Principles and Implementation Standards for Sound Compensation Practices
The Principles for Sound Compensation Practices are intended to apply to significant financial institutions, but they are especially critical for large, systemically important firms. The Principles are intended to reduce incentives towards excessive risk taking that may arise from the structure of compensation schemes. They are not intended to prescribe particular designs or levels of individual compensation.
The Implementation Standards report responds to the call by the G20 Finance Ministers and Governors to submit detailed specific proposals on corporate governance reforms, global standards on pay structure and greater disclosure and transparency, to strengthen adherence to the FSB Principles for Sound Compensation Practices. The standards set out in this report focus on areas in which especially rapid progress is needed. They do not fully cover all aspects of the FSB Principles but prioritise areas that should be addressed by firms and supervisors to achieve effective global implementation of the Principles.
The Principles were issued in April 2009, implementation standards in September 2009; and assessment methodology was issued by the BCBS in Jan 2010.
International Endorsement : The Principles and Standards for Sound Compensation Practices have been endorsed by G20 Leaders in the London (April 2009) and Pittsburgh (September 2009) Summits respectively.

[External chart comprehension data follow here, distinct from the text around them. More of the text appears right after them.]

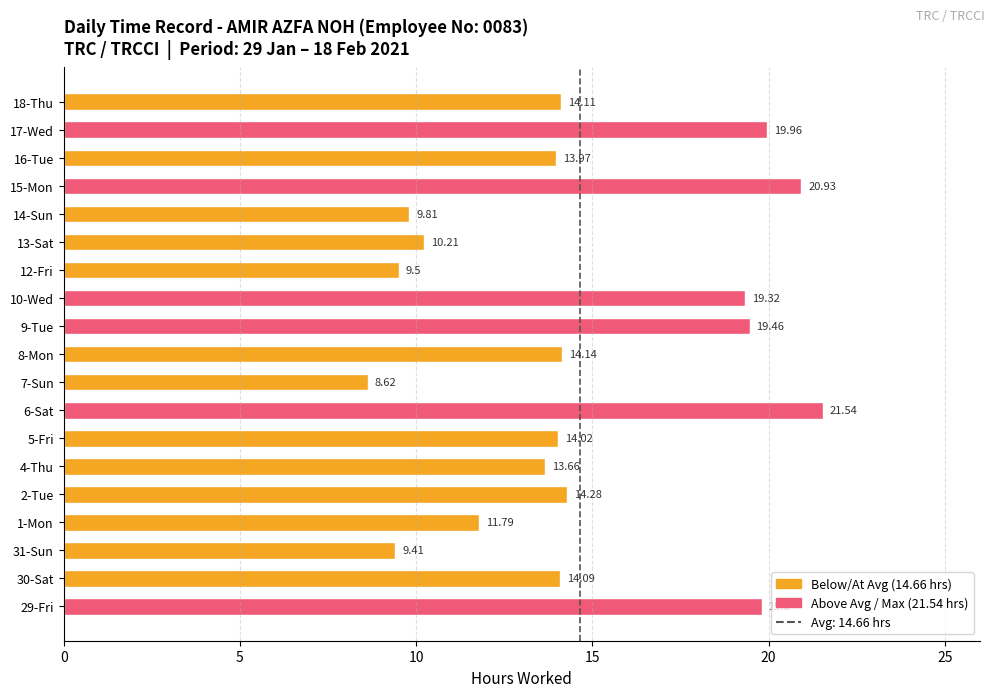

What is the difference between the second highest and second lowest values?

11.5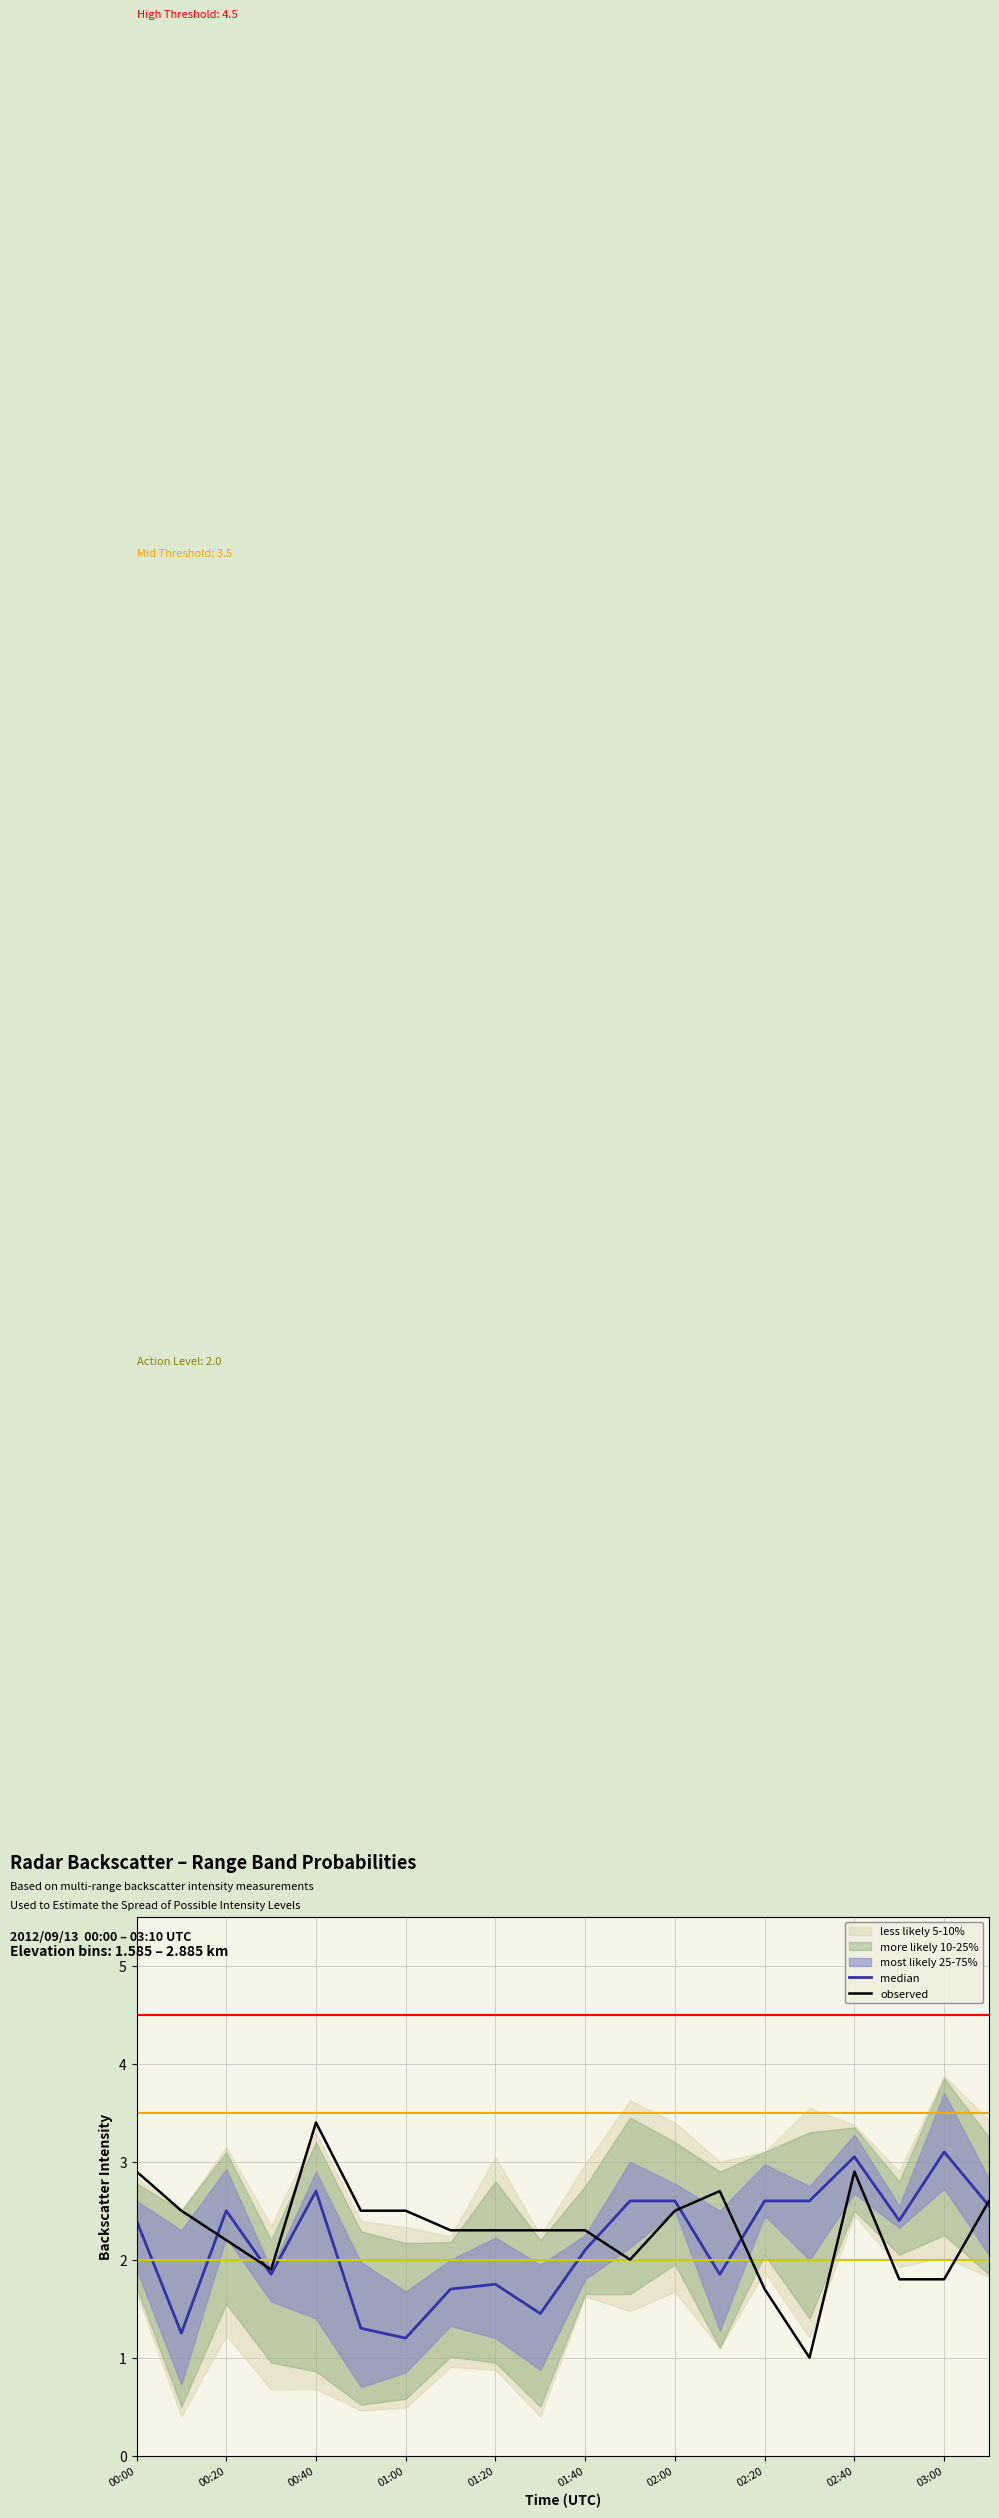

Is it true that median equals 1.2 at 01:00?

True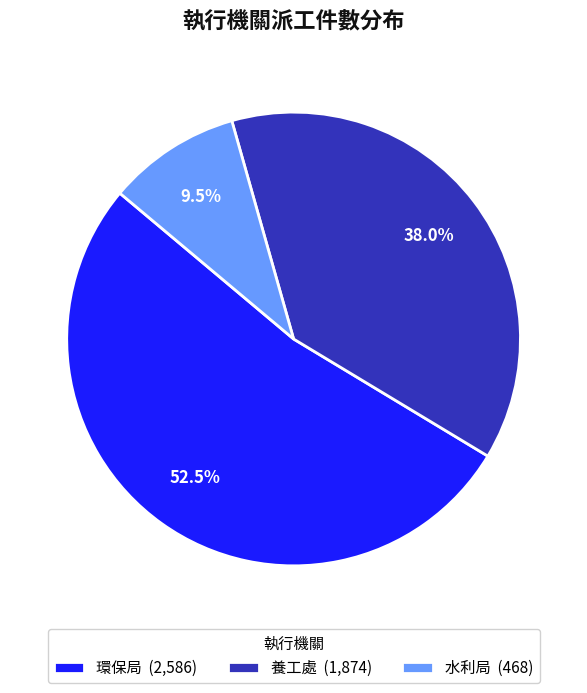

How many slices are in this pie chart?

3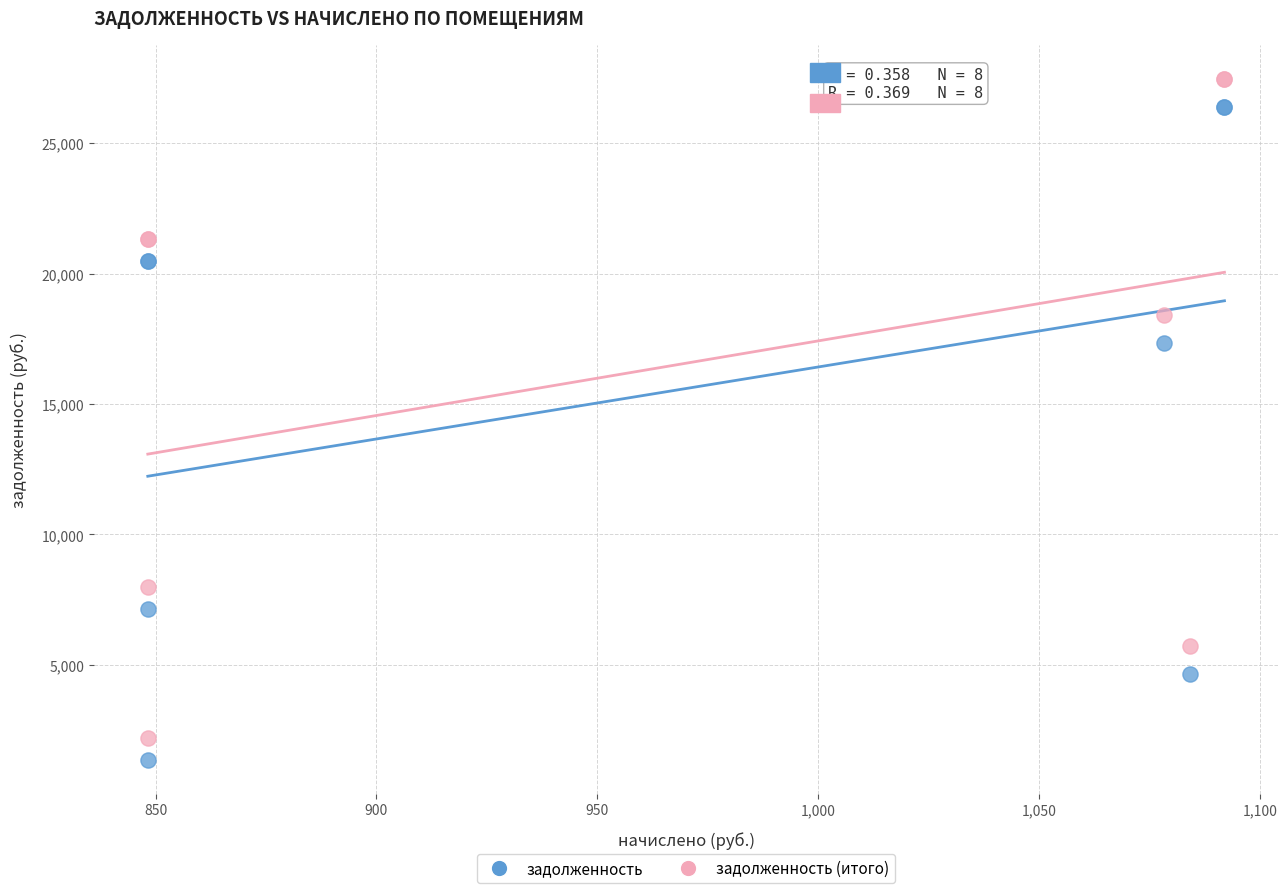

Which series contains the lowest Y value?

задолженность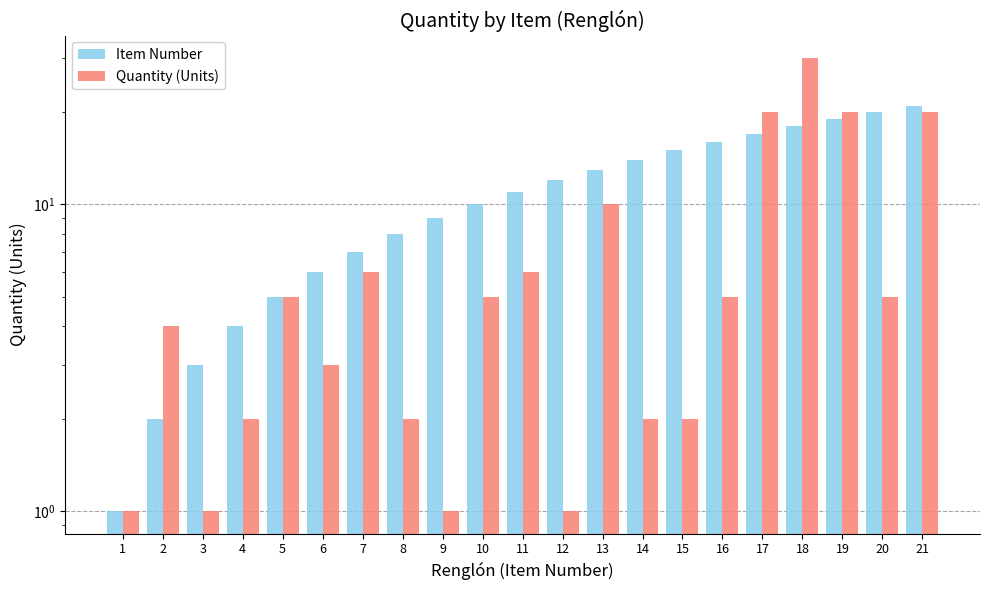

What is the value of the Quantity (Units) bar at the 1st from the left?

1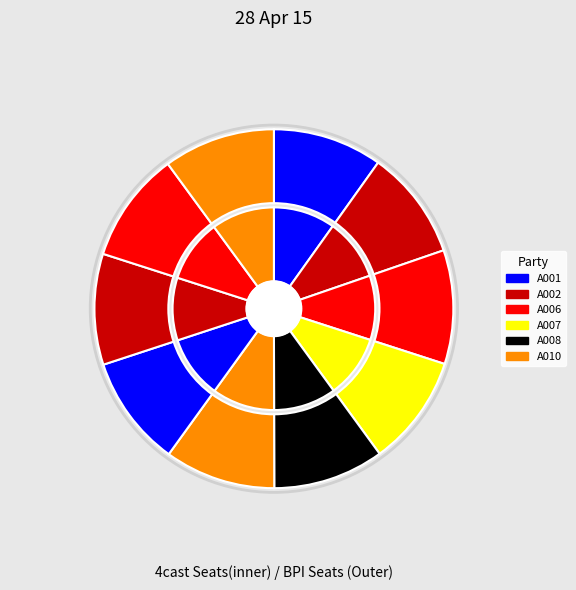

Count the number of slices in the pie.

10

In the case of banking supervision, the Basel Committee on Banking Supervision's Compensation Principles and Standards Assessment Methodology (issued in January 2010) aims to guide supervisors in reviewing individual firms' compensation practices and assessing their compliance with the FSB Principles for Sound Compensation Practices and their implementation standards. It seeks to foster supervisory approaches that are effective in promoting sound compensation practices at banks and help support a level playing field.